At the launch of the Model 3, Musk was at pains to explain his market entry strategy too. Starting from the expensive and niche roadster, to the other premium models, he has positioned the brand as innovative and aspirational, to compare with a Porsche or even Ferrari. Now he is moving down the price ladder to the wider market – to compete alongside the BMW and Audi-type brands, but with more magic, and sustainable credentials. He even thanked early adopters, those who had bought the early models at premium prices, saying that the profits he made through them has allowed him to build this new car for everyone (well at lot more people, and made him incredibly rich too).
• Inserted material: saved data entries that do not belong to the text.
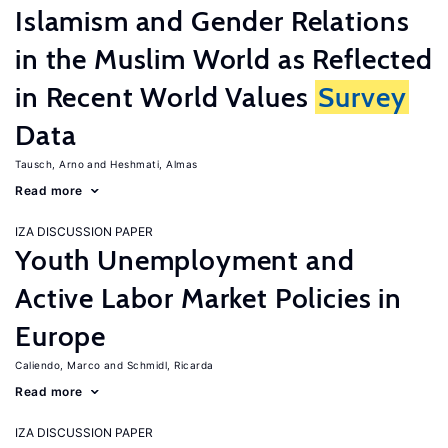
Islamism and Gender Relations
in the Muslim World as Reflected
in Recent World Values
Survey
Data
Tausch, Arno
Heshmati, Almas
Read more
IZA DISCUSSION PAPER
Youth Unemployment and
Active Labor Market Policies in
Europe
Caliendo, Marco
Schmidl, Ricarda
Read more
IZA DISCUSSION PAPER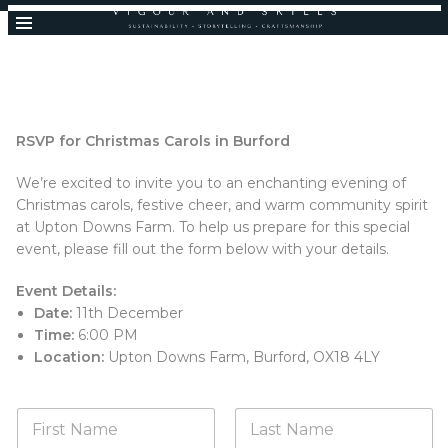
RSVP for Christmas Carols in Burford
We’re excited to invite you to an enchanting evening of
Christmas carols, festive cheer, and warm community spirit
at Upton Downs Farm. To help us prepare for this special
event, please fill out the form below with your details.
Event Details:
Date:
11th December
Time:
6:00 PM
Location:
Upton Downs Farm, Burford, OX18 4LY
N
a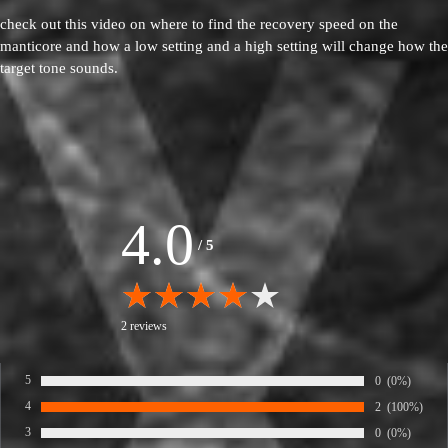
check out this video on where to find the recovery speed on the
manticore and how a low setting and a high setting will change how the
target tone sounds.
4.0
/
5
2 reviews
5
Number of rate
0
Percentage of
(0%)
Rate:
4
Number of rate
2
Percentage of
(100%)
Rate:
3
Number of rate
0
Percentage of
(0%)
Rate: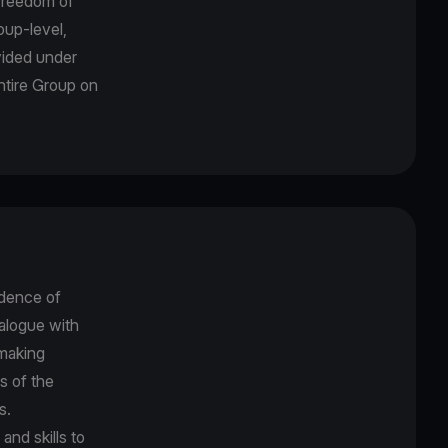
freedom of
oup-level,
ovided under
entire Group on
dence of
alogue with
-making
s of the
es.
nd skills to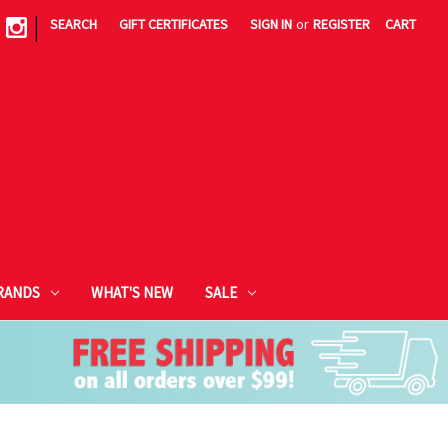
|
SEARCH
GIFT CERTIFICATES
SIGN IN
or
REGISTER
CART
RANDS
WHAT'S NEW
SALE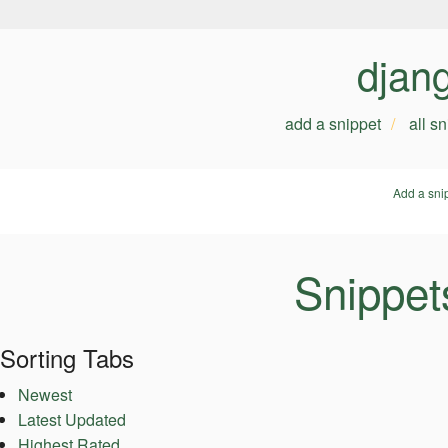
djan
add a snippet
all s
Add a sni
Snippets
Sorting Tabs
Newest
Latest Updated
Highest Rated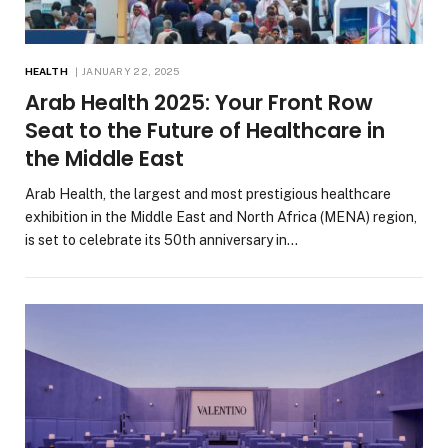
HEALTH
JANUARY 22, 2025
Arab Health 2025: Your Front Row
Seat to the Future of Healthcare in
the Middle East
Arab Health, the largest and most prestigious healthcare
exhibition in the Middle East and North Africa (MENA) region,
is set to celebrate its 50th anniversary in…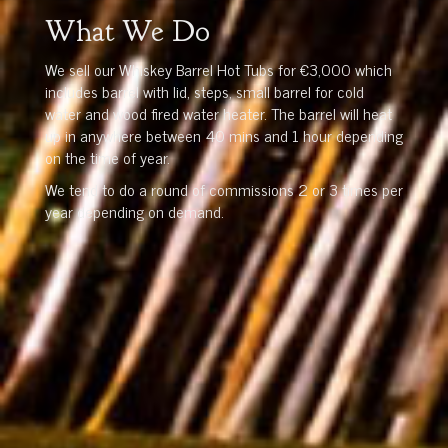
What We Do
We sell our Whiskey Barrel Hot Tubs for €3,000 which
includes barrel with lid, steps, small barrel for cold
water and wood fired water heater. The barrel will heat
up in anywhere between 40 mins and 1 hour depending
on the time of year.
We tend to do a round of commissions 2 or 3 times per
year depending on demand.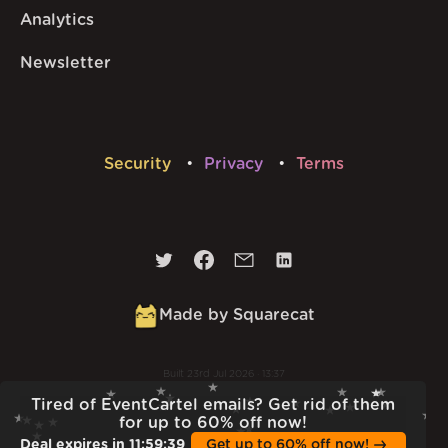
Analytics
Newsletter
Security
Privacy
Terms
Made by Squarecat
Built
23rd Jul 2026 · 13:37
v
1.55.1
Tired of EventCartel emails? Get rid of them
for up to 60% off now!
Deal expires in
11
:
59
:
38
Get up to 60% off now!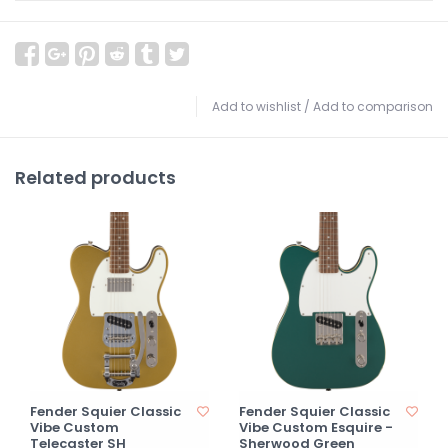
Add to wishlist
/
Add to comparison
Related products
Fender Squier Classic
Fender Squier Classic
Vibe Custom
Vibe Custom Esquire -
Telecaster SH
Sherwood Green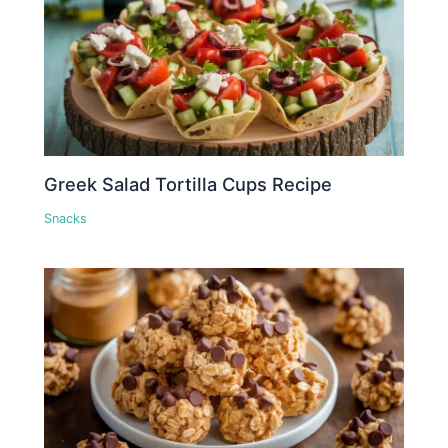
Greek Salad Tortilla Cups Recipe
Snacks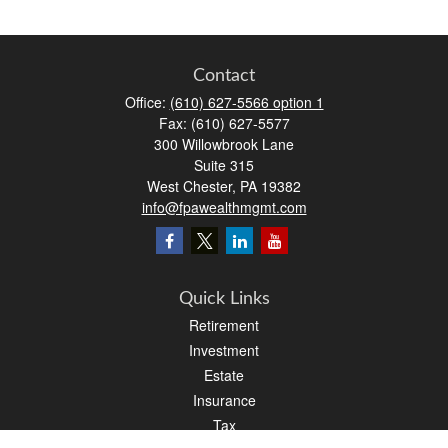
Contact
Office:
(610) 627-5566 option 1
Fax:
(610) 627-5577
300 Willowbrook Lane
Suite 315
West Chester,
PA
19382
info@fpawealthmgmt.com
Quick Links
Retirement
Investment
Estate
Insurance
Tax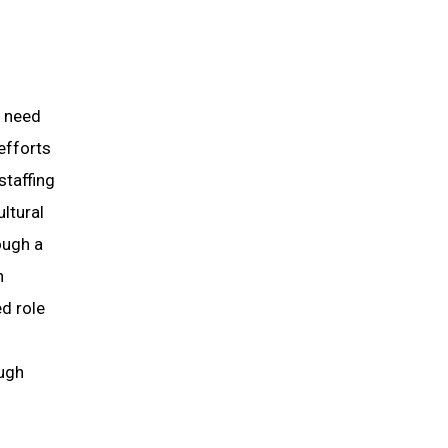
s need
efforts
staffing
ltural
ough a
n
d role
ough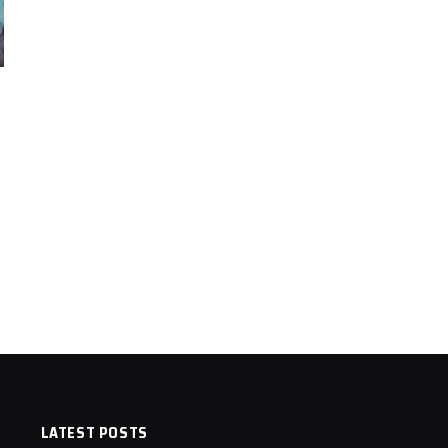
LATEST POSTS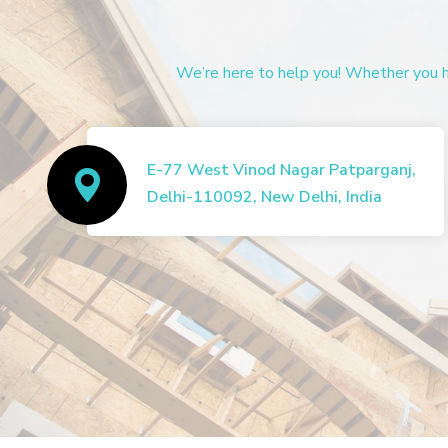
We’re here to help you! Whether you ha
E-77 West Vinod Nagar Patparganj,
Delhi-110092, New Delhi, India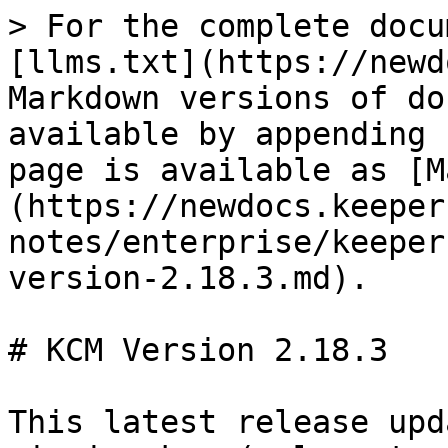
> For the complete docu
[llms.txt](https://newd
Markdown versions of do
available by appending 
page is available as [M
(https://newdocs.keeper
notes/enterprise/keeper
version-2.18.3.md).

# KCM Version 2.18.3

This latest release upd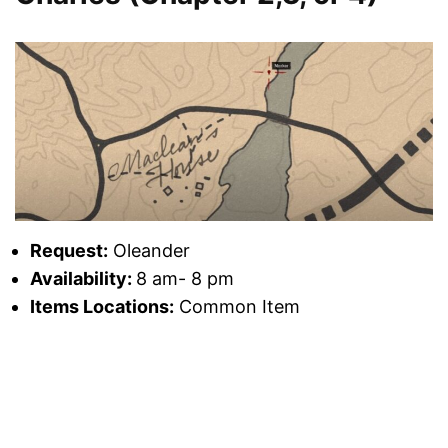
Request:
Oleander
Availability:
8 am- 8 pm
Items Locations:
Common Item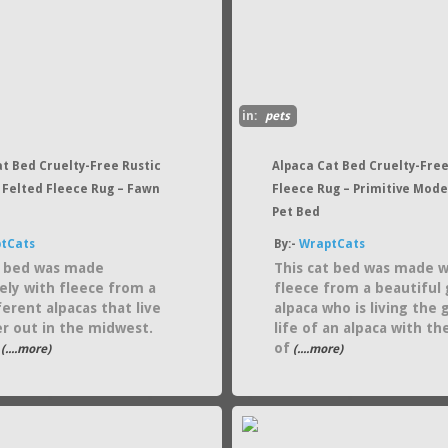
in:
pets
at Bed Cruelty-Free Rustic
Alpaca Cat Bed Cruelty-Free
 Felted Fleece Rug – Fawn
Fleece Rug – Primitive Mod
Pet Bed
tCats
By:-
WraptCats
t bed was made
This cat bed was made w
vely with fleece from a
fleece from a beautiful 
ferent alpacas that live
alpaca who is living the 
r out in the midwest.
life of an alpaca with th
of
(....more)
(....more)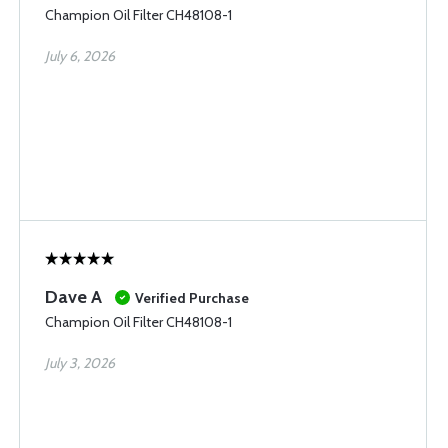
Champion Oil Filter CH48108-1
July 6, 2026
Dave A
Verified Purchase
Champion Oil Filter CH48108-1
July 3, 2026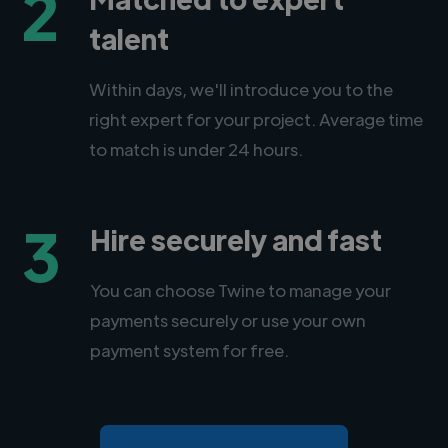
2
talent
Within days, we'll introduce you to the
right expert for your project. Average time
to match is under 24 hours.
3
Hire securely and fast
You can choose Twine to manage your
payments securely or use your own
payment system for free.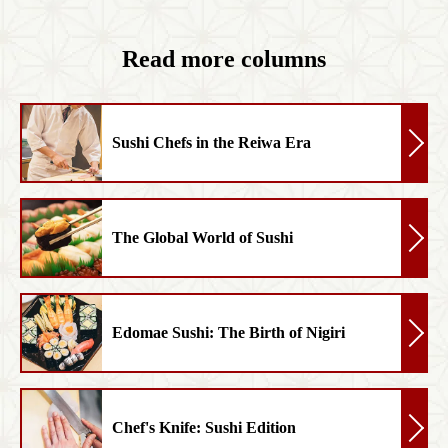
Read more columns
Sushi Chefs in the Reiwa Era
The Global World of Sushi
Edomae Sushi: The Birth of Nigiri
Chef's Knife: Sushi Edition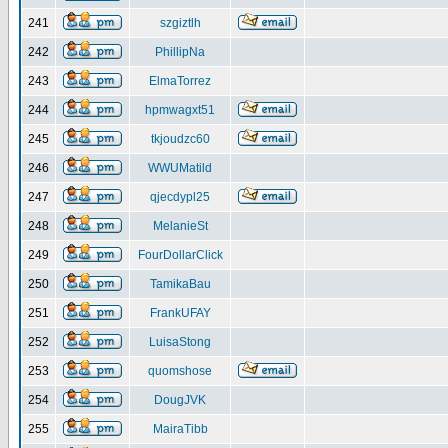
241
szgiztlh
242
PhillipNa
243
ElmaTorrez
244
hpmwagxt51
245
tkjoudzc60
246
WWUMatild
247
qjecdypl25
248
MelanieSt
249
FourDollarClick
250
TamikaBau
251
FrankUFAY
252
LuisaStong
253
quomshose
254
DougJVK
255
MairaTibb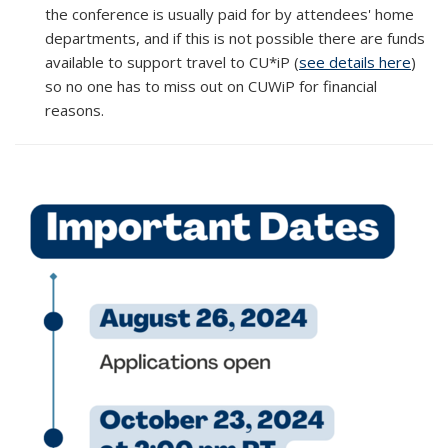
the conference is usually paid for by attendees' home
departments, and if this is not possible there are funds
available to support travel to CU*iP (
see details here
)
so no one has to miss out on CUWiP for financial
reasons.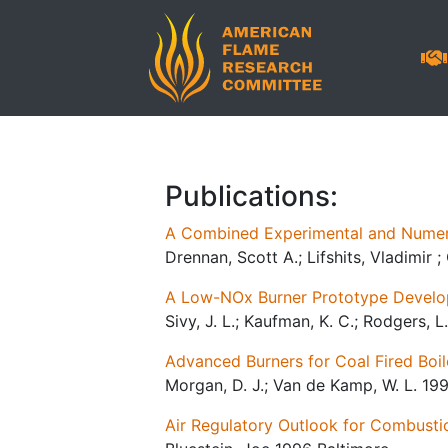
Publications:
A Combined Experimental and Numeric
Drennan, Scott A.; Lifshits, Vladimir 
A Low-NOx Burner Prototype Develop
Sivy, J. L.; Kaufman, K. C.; Rodgers, L
Advanced Burners for Coal Fired Boil
Morgan, D. J.; Van de Kamp, W. L. 19
Air Regulatory Outlook for Combusti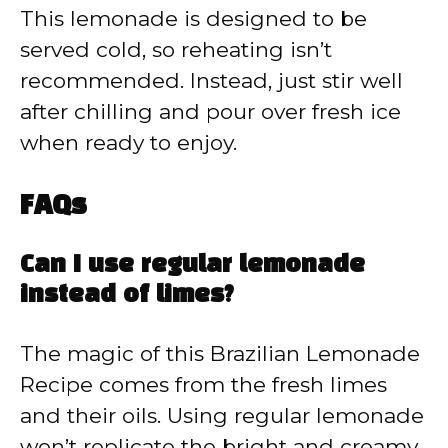
This lemonade is designed to be
served cold, so reheating isn’t
recommended. Instead, just stir well
after chilling and pour over fresh ice
when ready to enjoy.
FAQs
Can I use regular lemonade
instead of limes?
The magic of this Brazilian Lemonade
Recipe comes from the fresh limes
and their oils. Using regular lemonade
won’t replicate the bright and creamy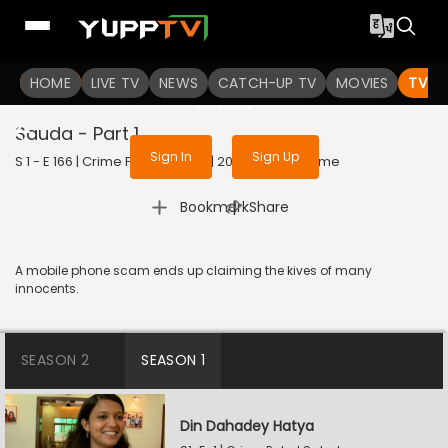
To get access to watch the
content
HOME
LIVE TV
Sign in to enjoy uninterrupted
NEWS
CATCH-UP TV
MOVIES
TV S
services
Sauda - Part 1
Sign In
Sign Up
S 1 - E 166 | Crime Patrol Satark | 2023 | HINDI | Crime
|
Bookmark
Share
A mobile phone scam ends up claiming the kives of many
innocents.
SEASON 2
SEASON 1
Din Dahadey Hatya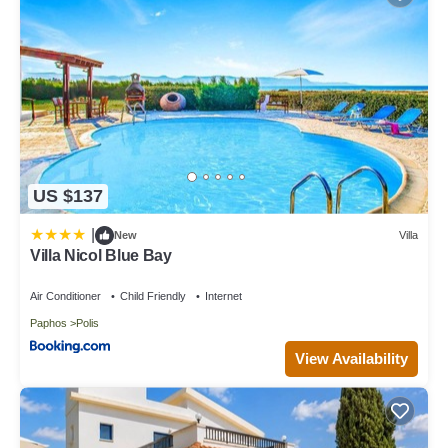
US $137
|
New
Villa
Villa Nicol Blue Bay
Air Conditioner
Child Friendly
Internet
Paphos
Polis
View Availability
Tesla’s mass market Model 3 was driven onto a foggy stage in an extravagant unveiling, where Musk revealed that the Tesla Model 3 will seat five, and be able to cover at least 215 miles on one charge. Musk said the standard Model 3 would be capable of zero to 60 miles per hour in less than 6 seconds, and will cost $35,000, which is half that of the company’s current flagship cars, the Model S sedan and Model X crossover. The new car actually looks like a more sporty version of the company’s Model S. The Model 3 will also feature Autopilot for assisted driving and be future-proof for self-driving road use. Deliveries begin in late 2017, by which time Tesla says it will have doubled the number of charging stations worldwide and will include charging for free.
The Model 3 is Tesla’s attempt to bring electric cars to the mass market and is considered critical to the company’s future success. Interest has been strong, with preorders for the Model 3 at Tesla stores and galleries – some of which are located directly adjacent to Apple retail stores (where the launch of the iPhone SE no longer commands the long queues of old). Musk later boasted on stage that the company had already secured 115,000 reservations before the car had even been revealed (a figure that has doubled in the last few days). Tesla’s stock price rocketed too.
You can watch the full unveiling of the Tesla Model 3 here:
Apple is believed to be working on its own electric road vehicle, commonly referred to as the Apple Car (rather than iCar, in a similar naming logic to the Apple Watch), which Musk has called an “open secret” in the industry. According to Musk, the hundreds of engineers Apple has taken on make it clear there’s an electric car in the works. Apple and Tesla have hired each other’s employees over the last couple of years, with Musk saying that Apple has hired away “very few people” from the car company despite offering $250,000 signing bonuses and 60 percent salary increases to its employees. Tesla meanwhile has hired nearly 150 Apple employees.